You don’t need to. If ALB has an HTTPS listener, this listener handles it automatically. If the browser is a browser that supports HTTP/2, the listener will also respond with HTTP/2, and if it’s a browser that only supports HTTP/1.1 Internet Explorer, the listener will also respond with HTTP/1.1 protocol.

And even if the HTTPS listener receives HTTP/2 requests, it communicates with instances connected to the load balancer using respective HTTP/1.1 protocols, so on the server you just handle HTTP/1.1 as usual.

For details, read HTTP Connections in the Elastic Load Balancing User Guide.

HTTP/2, Did It Apply Well?

If you created an environment, that’s the end. The simplest way to test is using curl. You can request the environment you created or just poke anywhere. More services than you think use HTTP/2.

$ curl --http2 -I https://www.naver.com/

HTTP/2 200
server: NWS
date: Thu, 13 Jun 2019 14:59:09 GMT
content-type: text/html; charset=UTF-8
cache-control: no-cache, no-store, must-revalidate
pragma: no-cache

If you use Chrome browser, there’s also the method of installing the HTTP/2 and SPDY indicator Chrome extension.

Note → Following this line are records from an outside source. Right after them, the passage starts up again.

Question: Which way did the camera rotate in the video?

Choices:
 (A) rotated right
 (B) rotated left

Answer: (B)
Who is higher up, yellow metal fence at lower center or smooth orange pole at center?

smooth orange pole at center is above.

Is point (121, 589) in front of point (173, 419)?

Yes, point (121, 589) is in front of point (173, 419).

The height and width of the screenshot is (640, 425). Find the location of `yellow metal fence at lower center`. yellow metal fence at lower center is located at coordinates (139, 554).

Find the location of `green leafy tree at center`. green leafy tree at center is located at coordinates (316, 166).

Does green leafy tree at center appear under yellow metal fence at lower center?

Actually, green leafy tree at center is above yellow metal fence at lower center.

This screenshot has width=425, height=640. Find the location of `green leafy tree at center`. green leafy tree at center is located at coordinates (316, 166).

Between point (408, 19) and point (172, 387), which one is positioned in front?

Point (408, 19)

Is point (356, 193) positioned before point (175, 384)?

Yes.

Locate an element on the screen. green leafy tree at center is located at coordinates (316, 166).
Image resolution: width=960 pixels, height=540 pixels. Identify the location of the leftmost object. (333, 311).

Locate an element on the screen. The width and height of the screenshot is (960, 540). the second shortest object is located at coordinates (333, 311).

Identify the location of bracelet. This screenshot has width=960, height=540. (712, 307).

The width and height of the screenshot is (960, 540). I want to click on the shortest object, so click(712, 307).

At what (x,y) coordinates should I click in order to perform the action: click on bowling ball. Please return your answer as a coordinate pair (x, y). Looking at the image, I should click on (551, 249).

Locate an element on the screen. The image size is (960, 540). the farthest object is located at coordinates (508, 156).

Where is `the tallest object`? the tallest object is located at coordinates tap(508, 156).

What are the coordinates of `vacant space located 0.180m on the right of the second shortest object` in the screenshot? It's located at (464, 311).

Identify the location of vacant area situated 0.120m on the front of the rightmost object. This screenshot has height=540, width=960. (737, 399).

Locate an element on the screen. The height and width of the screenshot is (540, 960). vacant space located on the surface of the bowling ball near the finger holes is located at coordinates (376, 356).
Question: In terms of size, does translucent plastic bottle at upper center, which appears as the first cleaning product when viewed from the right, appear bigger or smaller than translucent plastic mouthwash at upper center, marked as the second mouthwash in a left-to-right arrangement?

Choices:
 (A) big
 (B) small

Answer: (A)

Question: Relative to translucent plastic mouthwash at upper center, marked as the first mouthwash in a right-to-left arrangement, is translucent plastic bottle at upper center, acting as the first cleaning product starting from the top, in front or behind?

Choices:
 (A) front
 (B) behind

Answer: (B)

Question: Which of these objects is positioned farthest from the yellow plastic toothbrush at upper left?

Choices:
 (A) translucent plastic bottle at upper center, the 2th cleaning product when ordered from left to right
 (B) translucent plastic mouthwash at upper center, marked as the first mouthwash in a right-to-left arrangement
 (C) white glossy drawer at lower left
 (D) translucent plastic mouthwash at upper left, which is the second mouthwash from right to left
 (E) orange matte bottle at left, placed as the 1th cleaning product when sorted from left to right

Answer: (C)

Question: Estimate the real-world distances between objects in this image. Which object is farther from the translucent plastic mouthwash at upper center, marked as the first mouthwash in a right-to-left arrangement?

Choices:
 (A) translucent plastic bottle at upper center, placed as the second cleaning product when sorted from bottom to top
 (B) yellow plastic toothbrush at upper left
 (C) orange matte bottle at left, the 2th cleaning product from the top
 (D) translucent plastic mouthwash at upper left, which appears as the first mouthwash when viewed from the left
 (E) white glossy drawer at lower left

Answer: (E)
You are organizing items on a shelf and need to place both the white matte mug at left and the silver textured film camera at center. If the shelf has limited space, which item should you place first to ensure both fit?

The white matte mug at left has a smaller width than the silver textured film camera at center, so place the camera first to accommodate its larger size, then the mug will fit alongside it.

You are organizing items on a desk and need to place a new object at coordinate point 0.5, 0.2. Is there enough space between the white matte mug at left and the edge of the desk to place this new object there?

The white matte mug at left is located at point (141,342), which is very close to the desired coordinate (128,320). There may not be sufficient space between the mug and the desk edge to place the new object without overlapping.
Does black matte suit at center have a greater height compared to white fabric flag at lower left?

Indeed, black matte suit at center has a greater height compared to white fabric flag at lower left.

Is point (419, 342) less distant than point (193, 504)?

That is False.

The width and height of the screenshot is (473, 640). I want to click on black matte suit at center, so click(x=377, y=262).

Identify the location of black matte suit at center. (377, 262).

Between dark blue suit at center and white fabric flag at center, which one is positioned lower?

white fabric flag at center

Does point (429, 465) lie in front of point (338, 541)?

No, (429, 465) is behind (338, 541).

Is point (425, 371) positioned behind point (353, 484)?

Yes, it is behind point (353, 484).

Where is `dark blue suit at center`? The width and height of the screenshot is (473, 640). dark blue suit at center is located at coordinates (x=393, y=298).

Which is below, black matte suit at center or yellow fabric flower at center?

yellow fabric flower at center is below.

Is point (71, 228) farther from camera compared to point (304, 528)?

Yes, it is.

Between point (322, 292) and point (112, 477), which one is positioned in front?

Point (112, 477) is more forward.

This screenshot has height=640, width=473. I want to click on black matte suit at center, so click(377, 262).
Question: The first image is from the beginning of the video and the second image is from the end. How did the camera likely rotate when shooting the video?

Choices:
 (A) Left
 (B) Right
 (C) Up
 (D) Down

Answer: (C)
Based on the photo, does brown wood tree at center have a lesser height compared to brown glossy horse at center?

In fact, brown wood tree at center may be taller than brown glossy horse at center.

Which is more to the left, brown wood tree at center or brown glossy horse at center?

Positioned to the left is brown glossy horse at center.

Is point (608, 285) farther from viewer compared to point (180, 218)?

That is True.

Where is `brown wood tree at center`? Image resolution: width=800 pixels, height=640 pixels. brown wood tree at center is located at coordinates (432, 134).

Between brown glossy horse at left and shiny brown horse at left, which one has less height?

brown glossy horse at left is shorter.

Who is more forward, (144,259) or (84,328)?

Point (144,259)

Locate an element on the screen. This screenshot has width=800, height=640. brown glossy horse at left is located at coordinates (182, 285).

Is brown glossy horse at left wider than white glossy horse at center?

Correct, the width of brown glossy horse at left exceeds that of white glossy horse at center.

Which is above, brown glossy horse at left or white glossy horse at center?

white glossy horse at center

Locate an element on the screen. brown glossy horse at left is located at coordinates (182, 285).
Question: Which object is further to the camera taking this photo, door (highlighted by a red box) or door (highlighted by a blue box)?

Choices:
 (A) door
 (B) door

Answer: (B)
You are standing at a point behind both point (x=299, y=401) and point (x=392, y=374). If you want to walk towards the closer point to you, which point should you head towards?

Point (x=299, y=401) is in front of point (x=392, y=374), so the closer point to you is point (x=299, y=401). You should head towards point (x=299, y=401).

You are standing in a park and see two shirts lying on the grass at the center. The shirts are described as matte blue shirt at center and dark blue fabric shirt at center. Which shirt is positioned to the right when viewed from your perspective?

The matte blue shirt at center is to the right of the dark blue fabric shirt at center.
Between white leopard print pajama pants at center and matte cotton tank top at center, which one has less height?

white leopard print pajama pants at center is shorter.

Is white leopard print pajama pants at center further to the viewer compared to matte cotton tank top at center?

This cute icon will tell you whether HTTP/2 or SPDY protocol is being used. But I don’t think I’ve seen anywhere besides Google use SPDY yet…?

Or you can activate the Protocol column by right-clicking on the table head in Chrome browser’s developer tools Network tab.

Then resources received by communicating with HTTP/2 protocol in the network tab are marked as h2.

Let’s Compare with Waterfall

Left is HTTP/1.1, right is HTTP/2. The red line on the HTTP/2 side is an image request error, but it’s a 403 error occurring due to resource origin issues in the staging environment, so you can ignore it.

You can confirm that the HTTP/2 side’s Waterfall is processing a considerable number of requests simultaneously. Using HTTP/2’s characteristics like this, you can reduce file capacity by chunking JavaScript files that were being bundled into one into multiple pieces, or shorten loading speed a bit more by receiving images that were being used as sprites simultaneously through individual requests.

That’s all for this post on simply applying HTTP/2 with AWS.